[TASK DATA Boundary: Start]

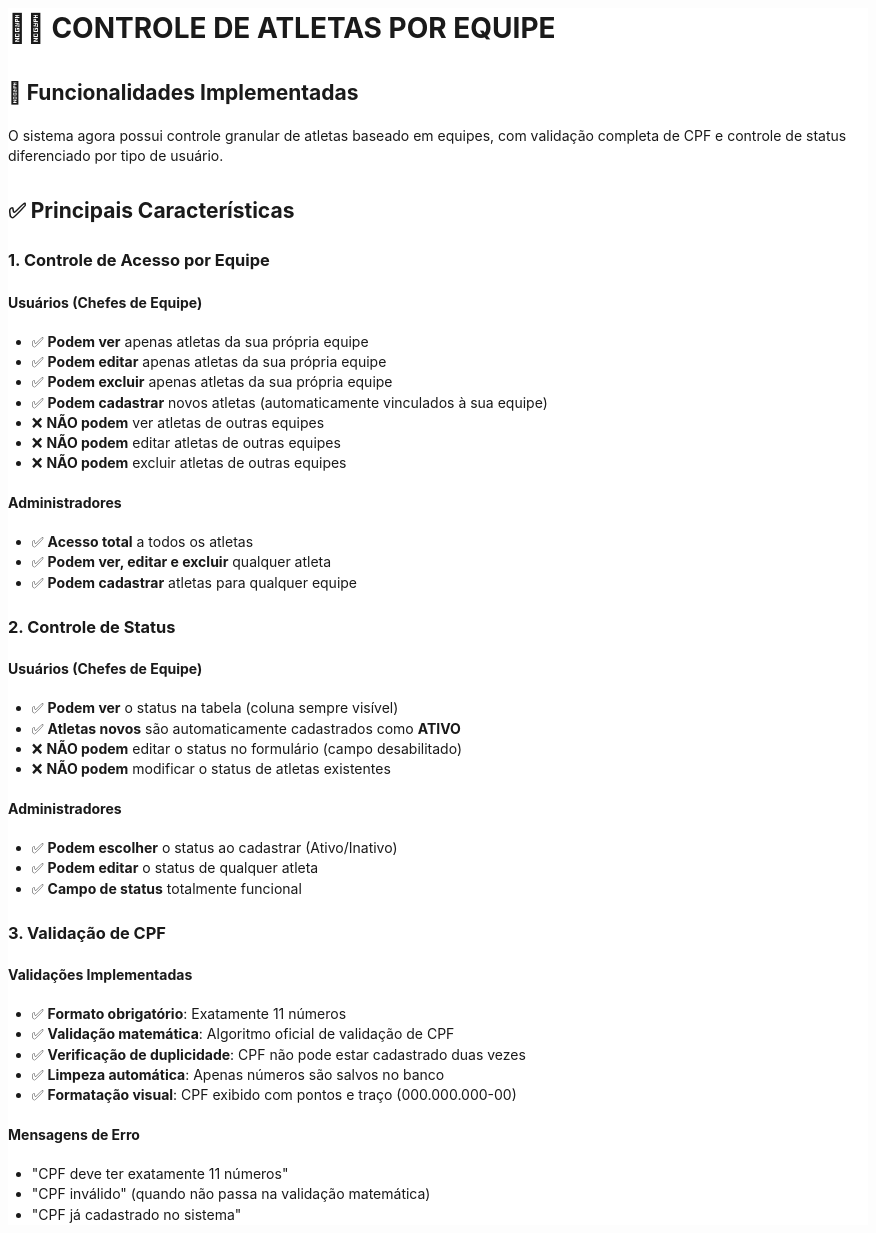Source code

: # 🏃‍♂️ CONTROLE DE ATLETAS POR EQUIPE

## 🎯 Funcionalidades Implementadas

O sistema agora possui controle granular de atletas baseado em equipes, com validação completa de CPF e controle de status diferenciado por tipo de usuário.

## ✅ Principais Características

### **1. Controle de Acesso por Equipe**

#### **Usuários (Chefes de Equipe)**
- ✅ **Podem ver** apenas atletas da sua própria equipe
- ✅ **Podem editar** apenas atletas da sua própria equipe
- ✅ **Podem excluir** apenas atletas da sua própria equipe
- ✅ **Podem cadastrar** novos atletas (automaticamente vinculados à sua equipe)
- ❌ **NÃO podem** ver atletas de outras equipes
- ❌ **NÃO podem** editar atletas de outras equipes
- ❌ **NÃO podem** excluir atletas de outras equipes

#### **Administradores**
- ✅ **Acesso total** a todos os atletas
- ✅ **Podem ver, editar e excluir** qualquer atleta
- ✅ **Podem cadastrar** atletas para qualquer equipe

### **2. Controle de Status**

#### **Usuários (Chefes de Equipe)**
- ✅ **Podem ver** o status na tabela (coluna sempre visível)
- ✅ **Atletas novos** são automaticamente cadastrados como **ATIVO**
- ❌ **NÃO podem** editar o status no formulário (campo desabilitado)
- ❌ **NÃO podem** modificar o status de atletas existentes

#### **Administradores**
- ✅ **Podem escolher** o status ao cadastrar (Ativo/Inativo)
- ✅ **Podem editar** o status de qualquer atleta
- ✅ **Campo de status** totalmente funcional

### **3. Validação de CPF**

#### **Validações Implementadas**
- ✅ **Formato obrigatório**: Exatamente 11 números
- ✅ **Validação matemática**: Algoritmo oficial de validação de CPF
- ✅ **Verificação de duplicidade**: CPF não pode estar cadastrado duas vezes
- ✅ **Limpeza automática**: Apenas números são salvos no banco
- ✅ **Formatação visual**: CPF exibido com pontos e traço (000.000.000-00)

#### **Mensagens de Erro**
- "CPF deve ter exatamente 11 números"
- "CPF inválido" (quando não passa na validação matemática)
- "CPF já cadastrado no sistema"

[TASK DATA Boundary: End]

EXERCISE AIM:
Tally the lines of the records holding the word "própria", then state only the tally.

SOLUTION TO THIS PROBLEM:
3